As I watched him sleeping, tears still wet on his swollen cheeks from all the crying he had done, I felt alone. Brutus was working on the ship, and I didn’t want to completely freak him out, so I just texted him and was waiting for his return call (he doesn’t get much of a signal when he’s on the ship). The autism team that I was working with were kind, supportive, and helpful. This is what they do. He’ll be okay. This is nothing new to them.
But it was new to me.
And my baby was in a padded room.
So I reached out the only people that I knew would really understand, and that is other moms that have been in similar, if not the same, situation. As the universe would have it, Jennifer Dirks was working on a blog post where she talked about teaching the challenges of teaching her daughter how to fly. She wrote this to me:
The best way to look at this is this way. We need to give him opportunities to fly. He may soar. He may flutter up and fall down. He may flutter about and soar. Or he just may fall. We’ll never know if we don’t give him those opportunities. And the joyous part about falling is teaching them to pick themselves up and try again. Like a bird, eventually he may learn how to fly where he used to fall. The hardest part about it all, letting him fall and not rescuing him as he falls. Waiting to see how he handles the next step. If we rescue him every time it gets hard, he will never learn to soar because it’ll be easier to not try at all.
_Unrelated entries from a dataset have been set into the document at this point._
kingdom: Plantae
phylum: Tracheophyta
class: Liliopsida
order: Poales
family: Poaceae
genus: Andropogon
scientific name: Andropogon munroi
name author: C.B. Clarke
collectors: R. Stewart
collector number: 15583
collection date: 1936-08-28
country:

Communication. Empowerment. Choices. Networking. Success. Failures. Balance. It’s all part of life. And we all know, life is not easy. So to prepare them, we find what it takes and push them a little bit harder and further out every time. Catching them when we can and embracing them every step of the way.
And with that, and a few deep breaths, I knew that everything is going to be okay.
Today he may have fallen down. Today he may have had to do some “hard time” in a padded room. But I know my kid. My kid is the strongest, smartest, most stubborn little person I have EVER met. He’s the kid that, after being bullied by one child for 10 months, ended up saving that kid from being jumped by a gang. My kid is the one that took care of me while I was on hospice. My kid is the one that held our family together when I was [literally] dying and my husband was burning the candle at both ends.
My kid is freaking awesome.
He is stronger than you could ever imagine. He is kinder than you could ever imagine. He is bolder than anyone you’ve ever met. He is brave — even when plagued by debilitating, impossible, overwhelming anxiety.
And he’s got this.
He is going to be okay. He is going to learn how to fly. And, while it hurts like hell to watch him fall, I am so proud of him. And I know when I go to pick him up in 20 minutes or so, he will amaze me with his ability to pick himself off, dust himself off, and hop back on that horse.
Thank you, Jennifer, for grounding me. Thank you Mandi, another autism KBP mom, for talking me through it this morning. Thank you Matt, Jennifer, Mellisa, Mike, Derek, Dr. J., Dr. F., and all the others at Keystone Behavioral Pediatrics, for guiding us.